Records for the exercise.

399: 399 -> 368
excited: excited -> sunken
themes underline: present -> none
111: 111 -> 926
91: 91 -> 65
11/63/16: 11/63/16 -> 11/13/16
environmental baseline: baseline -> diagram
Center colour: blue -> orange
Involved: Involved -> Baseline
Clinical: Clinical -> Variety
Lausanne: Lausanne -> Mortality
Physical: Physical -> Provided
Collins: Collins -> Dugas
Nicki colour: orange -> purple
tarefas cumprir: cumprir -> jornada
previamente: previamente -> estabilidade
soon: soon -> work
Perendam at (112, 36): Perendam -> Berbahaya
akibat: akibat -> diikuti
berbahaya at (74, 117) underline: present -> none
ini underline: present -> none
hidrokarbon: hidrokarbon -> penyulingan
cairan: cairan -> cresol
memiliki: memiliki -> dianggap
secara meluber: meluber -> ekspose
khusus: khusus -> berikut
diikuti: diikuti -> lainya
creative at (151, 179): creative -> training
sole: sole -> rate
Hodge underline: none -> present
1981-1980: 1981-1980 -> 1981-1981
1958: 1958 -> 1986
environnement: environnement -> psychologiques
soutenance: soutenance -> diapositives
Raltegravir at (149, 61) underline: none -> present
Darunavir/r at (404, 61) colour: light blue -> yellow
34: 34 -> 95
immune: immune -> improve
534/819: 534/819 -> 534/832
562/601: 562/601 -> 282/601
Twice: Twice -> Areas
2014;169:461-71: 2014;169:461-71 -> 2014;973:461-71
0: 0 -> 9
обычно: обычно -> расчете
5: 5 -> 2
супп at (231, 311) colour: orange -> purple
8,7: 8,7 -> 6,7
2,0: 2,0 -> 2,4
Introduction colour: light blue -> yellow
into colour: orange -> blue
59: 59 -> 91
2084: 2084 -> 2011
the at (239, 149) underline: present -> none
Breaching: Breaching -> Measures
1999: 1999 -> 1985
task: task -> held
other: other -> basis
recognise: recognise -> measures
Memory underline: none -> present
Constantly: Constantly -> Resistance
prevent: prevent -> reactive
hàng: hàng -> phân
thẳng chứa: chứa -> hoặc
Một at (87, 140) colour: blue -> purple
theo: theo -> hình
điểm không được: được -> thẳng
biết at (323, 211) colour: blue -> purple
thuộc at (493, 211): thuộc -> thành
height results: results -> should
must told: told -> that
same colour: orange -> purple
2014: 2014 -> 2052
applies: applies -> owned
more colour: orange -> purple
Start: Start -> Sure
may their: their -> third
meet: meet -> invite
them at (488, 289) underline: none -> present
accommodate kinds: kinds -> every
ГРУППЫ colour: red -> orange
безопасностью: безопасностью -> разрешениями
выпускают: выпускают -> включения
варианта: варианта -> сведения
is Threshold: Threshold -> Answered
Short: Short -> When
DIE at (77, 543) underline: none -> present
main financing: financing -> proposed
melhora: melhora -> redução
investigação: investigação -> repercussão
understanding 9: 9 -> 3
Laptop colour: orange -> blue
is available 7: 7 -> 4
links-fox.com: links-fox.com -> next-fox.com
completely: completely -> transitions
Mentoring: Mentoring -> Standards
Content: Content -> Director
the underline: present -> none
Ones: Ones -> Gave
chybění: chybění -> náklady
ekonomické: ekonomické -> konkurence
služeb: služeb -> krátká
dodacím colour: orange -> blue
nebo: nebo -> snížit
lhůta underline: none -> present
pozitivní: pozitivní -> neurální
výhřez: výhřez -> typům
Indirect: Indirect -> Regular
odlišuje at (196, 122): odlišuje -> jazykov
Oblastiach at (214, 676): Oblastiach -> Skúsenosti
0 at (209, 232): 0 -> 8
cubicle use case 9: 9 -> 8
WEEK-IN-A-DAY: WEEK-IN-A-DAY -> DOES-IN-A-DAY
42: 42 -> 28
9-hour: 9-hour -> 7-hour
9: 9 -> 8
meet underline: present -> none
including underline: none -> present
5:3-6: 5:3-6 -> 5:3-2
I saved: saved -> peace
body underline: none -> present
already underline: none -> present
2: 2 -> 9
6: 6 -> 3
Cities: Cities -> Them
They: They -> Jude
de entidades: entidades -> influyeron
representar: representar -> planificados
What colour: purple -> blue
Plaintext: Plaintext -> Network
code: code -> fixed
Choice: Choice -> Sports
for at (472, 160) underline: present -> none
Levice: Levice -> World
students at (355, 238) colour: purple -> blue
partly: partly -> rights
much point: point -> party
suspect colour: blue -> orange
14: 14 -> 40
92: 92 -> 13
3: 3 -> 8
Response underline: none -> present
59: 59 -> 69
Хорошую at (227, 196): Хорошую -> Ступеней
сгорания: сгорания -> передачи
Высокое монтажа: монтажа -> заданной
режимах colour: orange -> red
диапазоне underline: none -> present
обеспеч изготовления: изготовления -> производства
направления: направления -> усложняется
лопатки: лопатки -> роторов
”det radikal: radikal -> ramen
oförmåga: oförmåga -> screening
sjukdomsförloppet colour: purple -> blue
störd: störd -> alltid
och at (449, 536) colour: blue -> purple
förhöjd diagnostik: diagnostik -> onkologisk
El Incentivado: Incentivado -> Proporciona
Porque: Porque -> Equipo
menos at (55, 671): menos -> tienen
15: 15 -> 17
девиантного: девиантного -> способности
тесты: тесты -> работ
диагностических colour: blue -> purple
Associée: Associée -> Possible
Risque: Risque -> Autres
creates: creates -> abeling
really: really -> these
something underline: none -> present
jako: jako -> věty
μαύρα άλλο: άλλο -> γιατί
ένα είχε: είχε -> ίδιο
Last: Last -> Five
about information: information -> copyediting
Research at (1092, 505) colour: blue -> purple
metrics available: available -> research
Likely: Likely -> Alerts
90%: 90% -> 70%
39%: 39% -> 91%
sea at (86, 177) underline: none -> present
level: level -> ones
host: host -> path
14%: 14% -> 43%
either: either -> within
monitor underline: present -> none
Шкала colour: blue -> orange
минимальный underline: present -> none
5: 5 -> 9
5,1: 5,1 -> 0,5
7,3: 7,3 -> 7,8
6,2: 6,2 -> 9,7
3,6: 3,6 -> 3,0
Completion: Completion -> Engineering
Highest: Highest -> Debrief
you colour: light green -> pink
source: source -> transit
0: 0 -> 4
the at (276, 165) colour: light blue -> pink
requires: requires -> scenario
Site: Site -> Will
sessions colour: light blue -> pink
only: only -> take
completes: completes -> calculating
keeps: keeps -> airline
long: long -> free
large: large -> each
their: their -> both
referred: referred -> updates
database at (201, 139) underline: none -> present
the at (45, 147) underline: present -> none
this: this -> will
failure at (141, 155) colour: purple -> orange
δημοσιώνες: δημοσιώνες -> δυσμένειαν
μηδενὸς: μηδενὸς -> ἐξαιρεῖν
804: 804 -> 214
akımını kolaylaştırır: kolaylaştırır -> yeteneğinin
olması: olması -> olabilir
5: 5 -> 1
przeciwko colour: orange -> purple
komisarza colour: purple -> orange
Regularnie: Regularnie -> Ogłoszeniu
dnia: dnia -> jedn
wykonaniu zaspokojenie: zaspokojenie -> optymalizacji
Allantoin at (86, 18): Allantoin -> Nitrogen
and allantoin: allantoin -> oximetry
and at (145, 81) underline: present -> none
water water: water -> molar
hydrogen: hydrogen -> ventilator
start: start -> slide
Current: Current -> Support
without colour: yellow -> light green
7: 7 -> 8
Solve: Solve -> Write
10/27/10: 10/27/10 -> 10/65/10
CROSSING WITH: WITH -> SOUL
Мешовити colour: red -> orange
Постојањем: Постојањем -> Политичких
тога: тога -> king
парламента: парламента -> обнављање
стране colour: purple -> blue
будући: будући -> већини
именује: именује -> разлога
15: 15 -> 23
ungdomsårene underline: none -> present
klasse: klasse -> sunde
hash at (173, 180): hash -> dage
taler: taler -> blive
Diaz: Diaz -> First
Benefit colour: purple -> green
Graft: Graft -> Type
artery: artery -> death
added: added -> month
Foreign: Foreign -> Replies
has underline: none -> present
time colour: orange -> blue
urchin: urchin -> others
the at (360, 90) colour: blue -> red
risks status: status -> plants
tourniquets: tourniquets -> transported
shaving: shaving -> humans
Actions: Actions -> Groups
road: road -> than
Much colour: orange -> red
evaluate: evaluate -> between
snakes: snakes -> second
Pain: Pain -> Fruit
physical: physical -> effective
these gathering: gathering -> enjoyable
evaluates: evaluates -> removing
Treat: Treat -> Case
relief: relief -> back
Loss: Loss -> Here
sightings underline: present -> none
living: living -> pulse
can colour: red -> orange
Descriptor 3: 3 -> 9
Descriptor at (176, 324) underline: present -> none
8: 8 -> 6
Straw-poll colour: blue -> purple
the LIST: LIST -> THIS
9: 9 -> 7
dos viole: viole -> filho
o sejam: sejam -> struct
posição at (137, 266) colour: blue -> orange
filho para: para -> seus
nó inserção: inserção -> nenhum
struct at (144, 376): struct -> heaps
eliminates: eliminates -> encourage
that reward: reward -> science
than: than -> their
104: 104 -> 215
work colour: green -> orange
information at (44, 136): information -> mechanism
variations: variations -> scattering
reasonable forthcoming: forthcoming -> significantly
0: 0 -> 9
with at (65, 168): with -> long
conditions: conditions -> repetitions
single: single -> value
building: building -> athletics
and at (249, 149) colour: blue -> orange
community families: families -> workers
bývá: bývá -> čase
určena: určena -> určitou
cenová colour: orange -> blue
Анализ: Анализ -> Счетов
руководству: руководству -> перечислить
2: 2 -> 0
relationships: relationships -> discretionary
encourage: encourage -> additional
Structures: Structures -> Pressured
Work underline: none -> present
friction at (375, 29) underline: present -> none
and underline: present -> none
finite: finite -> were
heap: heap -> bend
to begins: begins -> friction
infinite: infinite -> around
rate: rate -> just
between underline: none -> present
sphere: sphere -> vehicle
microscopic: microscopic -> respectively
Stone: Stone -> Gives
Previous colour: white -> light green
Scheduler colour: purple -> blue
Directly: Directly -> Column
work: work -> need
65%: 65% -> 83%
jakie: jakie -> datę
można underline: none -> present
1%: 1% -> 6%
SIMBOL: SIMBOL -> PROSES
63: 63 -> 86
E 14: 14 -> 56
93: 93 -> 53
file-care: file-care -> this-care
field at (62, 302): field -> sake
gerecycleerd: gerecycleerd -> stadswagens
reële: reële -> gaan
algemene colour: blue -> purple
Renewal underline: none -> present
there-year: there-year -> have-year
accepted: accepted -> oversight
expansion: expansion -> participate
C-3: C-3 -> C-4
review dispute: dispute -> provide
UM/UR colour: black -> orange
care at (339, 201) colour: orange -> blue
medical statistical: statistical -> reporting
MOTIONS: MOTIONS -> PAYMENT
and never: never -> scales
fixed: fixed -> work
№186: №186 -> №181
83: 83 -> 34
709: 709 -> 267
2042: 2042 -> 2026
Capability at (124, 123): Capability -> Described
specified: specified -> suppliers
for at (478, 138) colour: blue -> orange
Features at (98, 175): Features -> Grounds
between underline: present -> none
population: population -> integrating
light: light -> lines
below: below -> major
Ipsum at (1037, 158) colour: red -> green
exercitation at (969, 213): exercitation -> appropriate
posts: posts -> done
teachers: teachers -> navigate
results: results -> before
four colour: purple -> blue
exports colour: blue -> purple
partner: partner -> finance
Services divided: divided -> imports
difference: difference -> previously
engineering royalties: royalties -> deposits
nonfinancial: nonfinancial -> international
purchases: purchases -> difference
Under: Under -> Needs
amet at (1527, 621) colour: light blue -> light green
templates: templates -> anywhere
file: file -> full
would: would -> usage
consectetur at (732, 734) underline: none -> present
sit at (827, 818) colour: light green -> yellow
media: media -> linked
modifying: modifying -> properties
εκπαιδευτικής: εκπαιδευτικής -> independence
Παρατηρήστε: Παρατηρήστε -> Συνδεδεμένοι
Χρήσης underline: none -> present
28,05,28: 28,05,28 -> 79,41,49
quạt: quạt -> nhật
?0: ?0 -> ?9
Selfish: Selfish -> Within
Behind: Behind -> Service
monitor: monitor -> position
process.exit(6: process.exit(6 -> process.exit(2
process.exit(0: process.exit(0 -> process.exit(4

Short problem. Return, unchanged, the stretch of rows from the first row through the row that contains "creative at (151, 179): creative -> training", including both of those rows.

Solution for this problem.
399: 399 -> 368
excited: excited -> sunken
themes underline: present -> none
111: 111 -> 926
91: 91 -> 65
11/63/16: 11/63/16 -> 11/13/16
environmental baseline: baseline -> diagram
Center colour: blue -> orange
Involved: Involved -> Baseline
Clinical: Clinical -> Variety
Lausanne: Lausanne -> Mortality
Physical: Physical -> Provided
Collins: Collins -> Dugas
Nicki colour: orange -> purple
tarefas cumprir: cumprir -> jornada
previamente: previamente -> estabilidade
soon: soon -> work
Perendam at (112, 36): Perendam -> Berbahaya
akibat: akibat -> diikuti
berbahaya at (74, 117) underline: present -> none
ini underline: present -> none
hidrokarbon: hidrokarbon -> penyulingan
cairan: cairan -> cresol
memiliki: memiliki -> dianggap
secara meluber: meluber -> ekspose
khusus: khusus -> berikut
diikuti: diikuti -> lainya
creative at (151, 179): creative -> training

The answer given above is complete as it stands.